## Prompt:
Restate word for word, and only, the lines that extend from the line containing "に何が？ 連続利用の厳格化だけ" through the end of the records below.

+++ Data to examine +++

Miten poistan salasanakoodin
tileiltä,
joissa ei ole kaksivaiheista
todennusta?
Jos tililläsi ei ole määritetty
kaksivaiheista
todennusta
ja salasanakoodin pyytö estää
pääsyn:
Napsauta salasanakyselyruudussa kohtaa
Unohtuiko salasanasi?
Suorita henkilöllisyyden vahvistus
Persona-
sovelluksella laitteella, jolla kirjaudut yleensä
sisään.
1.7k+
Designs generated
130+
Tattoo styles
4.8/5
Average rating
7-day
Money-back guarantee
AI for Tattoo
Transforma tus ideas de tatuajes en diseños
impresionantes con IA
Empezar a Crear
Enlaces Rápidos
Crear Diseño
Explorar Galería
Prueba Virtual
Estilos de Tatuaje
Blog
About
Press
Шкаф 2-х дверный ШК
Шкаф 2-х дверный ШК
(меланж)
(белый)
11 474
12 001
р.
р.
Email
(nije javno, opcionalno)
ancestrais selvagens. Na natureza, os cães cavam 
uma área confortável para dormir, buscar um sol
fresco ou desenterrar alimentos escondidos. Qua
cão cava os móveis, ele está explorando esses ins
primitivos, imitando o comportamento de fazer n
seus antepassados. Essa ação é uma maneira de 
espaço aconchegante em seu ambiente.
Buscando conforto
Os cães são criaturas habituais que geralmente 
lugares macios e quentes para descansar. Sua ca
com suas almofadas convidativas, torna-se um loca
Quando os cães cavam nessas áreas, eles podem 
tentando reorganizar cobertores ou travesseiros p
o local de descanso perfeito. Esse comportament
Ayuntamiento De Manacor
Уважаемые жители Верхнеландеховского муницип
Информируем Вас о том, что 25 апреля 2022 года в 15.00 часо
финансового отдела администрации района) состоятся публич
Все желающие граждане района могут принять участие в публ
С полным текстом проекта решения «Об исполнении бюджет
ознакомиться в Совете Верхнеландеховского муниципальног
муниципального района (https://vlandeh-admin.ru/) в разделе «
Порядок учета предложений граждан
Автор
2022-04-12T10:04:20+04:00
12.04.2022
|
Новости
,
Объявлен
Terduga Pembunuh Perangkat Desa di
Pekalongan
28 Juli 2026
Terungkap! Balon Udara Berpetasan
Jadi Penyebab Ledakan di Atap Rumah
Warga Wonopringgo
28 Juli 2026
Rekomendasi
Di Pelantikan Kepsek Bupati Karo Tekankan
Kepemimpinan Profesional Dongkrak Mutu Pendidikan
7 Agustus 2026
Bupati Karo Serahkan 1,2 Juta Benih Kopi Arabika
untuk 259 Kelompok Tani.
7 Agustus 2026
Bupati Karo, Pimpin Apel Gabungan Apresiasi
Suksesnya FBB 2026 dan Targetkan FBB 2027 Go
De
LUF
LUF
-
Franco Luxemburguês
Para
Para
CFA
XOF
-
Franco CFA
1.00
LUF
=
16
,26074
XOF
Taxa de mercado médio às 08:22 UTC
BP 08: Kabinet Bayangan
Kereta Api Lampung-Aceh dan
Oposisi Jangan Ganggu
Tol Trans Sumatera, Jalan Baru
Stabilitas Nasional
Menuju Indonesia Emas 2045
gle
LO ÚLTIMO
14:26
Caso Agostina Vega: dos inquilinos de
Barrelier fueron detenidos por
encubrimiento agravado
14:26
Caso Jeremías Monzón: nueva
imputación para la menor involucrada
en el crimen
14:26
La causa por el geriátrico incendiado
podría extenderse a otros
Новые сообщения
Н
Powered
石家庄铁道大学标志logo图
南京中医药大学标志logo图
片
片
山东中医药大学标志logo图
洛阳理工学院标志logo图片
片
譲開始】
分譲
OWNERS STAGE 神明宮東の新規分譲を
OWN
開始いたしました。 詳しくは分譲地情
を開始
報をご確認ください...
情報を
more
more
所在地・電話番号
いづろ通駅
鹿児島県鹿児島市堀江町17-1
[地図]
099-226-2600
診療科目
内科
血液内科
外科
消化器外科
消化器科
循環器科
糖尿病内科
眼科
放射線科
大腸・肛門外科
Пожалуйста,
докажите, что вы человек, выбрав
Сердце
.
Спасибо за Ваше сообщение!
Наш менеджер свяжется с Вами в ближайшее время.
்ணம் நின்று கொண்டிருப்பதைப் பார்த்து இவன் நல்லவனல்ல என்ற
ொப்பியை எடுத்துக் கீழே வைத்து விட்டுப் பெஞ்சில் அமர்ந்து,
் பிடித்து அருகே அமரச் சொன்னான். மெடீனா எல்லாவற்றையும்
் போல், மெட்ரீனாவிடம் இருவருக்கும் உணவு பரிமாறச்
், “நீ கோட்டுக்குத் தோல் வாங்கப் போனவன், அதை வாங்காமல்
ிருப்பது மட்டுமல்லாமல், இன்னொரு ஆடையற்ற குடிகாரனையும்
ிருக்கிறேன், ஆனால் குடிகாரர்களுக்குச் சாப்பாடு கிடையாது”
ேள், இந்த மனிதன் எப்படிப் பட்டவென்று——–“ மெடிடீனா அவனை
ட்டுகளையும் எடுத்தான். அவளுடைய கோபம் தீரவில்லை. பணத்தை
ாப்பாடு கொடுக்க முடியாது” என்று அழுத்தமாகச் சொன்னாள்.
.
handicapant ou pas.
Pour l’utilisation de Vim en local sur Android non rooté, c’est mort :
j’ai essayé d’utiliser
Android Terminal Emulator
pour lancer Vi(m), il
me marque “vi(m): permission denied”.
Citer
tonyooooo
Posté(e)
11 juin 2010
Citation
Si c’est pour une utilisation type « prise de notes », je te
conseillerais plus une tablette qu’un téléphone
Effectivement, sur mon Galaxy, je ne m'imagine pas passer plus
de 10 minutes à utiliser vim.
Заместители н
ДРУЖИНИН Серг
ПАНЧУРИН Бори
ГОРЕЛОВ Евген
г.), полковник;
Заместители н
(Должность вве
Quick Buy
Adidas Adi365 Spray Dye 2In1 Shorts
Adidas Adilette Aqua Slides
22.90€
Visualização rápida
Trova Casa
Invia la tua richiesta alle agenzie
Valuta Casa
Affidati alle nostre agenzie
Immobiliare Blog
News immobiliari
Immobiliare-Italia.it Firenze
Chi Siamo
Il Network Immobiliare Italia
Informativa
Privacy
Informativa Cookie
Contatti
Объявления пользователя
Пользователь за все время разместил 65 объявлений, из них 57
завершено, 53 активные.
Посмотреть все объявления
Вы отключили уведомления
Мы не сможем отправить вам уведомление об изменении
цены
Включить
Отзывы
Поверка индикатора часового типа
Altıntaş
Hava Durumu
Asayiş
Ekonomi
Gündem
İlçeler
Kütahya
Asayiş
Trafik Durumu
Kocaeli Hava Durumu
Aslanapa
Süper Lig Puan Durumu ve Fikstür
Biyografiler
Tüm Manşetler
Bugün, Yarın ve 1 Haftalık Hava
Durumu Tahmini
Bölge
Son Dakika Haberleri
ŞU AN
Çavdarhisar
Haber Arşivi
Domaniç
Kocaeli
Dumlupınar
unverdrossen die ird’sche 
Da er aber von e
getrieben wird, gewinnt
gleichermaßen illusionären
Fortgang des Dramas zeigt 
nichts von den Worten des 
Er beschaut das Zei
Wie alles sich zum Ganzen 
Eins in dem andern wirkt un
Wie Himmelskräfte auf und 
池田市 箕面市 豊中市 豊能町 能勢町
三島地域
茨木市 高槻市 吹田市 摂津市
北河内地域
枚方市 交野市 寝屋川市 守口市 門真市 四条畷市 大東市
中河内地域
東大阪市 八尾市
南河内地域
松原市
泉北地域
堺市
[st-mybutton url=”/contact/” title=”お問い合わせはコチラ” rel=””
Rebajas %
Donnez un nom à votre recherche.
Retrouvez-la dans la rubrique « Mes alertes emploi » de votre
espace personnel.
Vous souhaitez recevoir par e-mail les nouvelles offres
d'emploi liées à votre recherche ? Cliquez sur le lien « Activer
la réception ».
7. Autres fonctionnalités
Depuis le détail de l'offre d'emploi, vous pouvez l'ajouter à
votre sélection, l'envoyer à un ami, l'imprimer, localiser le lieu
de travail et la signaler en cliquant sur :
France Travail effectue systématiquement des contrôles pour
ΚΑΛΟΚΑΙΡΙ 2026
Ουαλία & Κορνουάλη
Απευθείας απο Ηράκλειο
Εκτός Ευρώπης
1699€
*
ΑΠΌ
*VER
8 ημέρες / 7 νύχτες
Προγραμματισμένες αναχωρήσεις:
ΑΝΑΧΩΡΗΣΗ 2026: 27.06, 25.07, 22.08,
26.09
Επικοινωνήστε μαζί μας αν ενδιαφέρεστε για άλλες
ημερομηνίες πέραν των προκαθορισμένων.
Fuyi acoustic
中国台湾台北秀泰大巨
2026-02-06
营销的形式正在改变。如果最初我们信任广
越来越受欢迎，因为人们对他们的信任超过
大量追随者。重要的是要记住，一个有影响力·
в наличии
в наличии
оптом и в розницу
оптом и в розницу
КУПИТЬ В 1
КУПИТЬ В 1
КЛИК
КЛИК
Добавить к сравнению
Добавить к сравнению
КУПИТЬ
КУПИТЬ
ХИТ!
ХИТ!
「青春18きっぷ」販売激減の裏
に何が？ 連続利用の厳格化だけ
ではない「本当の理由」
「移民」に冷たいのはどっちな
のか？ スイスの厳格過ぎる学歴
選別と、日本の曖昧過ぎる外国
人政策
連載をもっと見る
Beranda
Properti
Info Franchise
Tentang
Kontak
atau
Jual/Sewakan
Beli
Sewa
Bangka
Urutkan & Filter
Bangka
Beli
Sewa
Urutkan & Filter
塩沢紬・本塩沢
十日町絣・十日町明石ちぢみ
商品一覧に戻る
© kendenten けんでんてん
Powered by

+++

## Exercise solution:
に何が？ 連続利用の厳格化だけ
ではない「本当の理由」
「移民」に冷たいのはどっちな
のか？ スイスの厳格過ぎる学歴
選別と、日本の曖昧過ぎる外国
人政策
連載をもっと見る
Beranda
Properti
Info Franchise
Tentang
Kontak
atau
Jual/Sewakan
Beli
Sewa
Bangka
Urutkan & Filter
Bangka
Beli
Sewa
Urutkan & Filter
塩沢紬・本塩沢
十日町絣・十日町明石ちぢみ
商品一覧に戻る
© kendenten けんでんてん
Powered by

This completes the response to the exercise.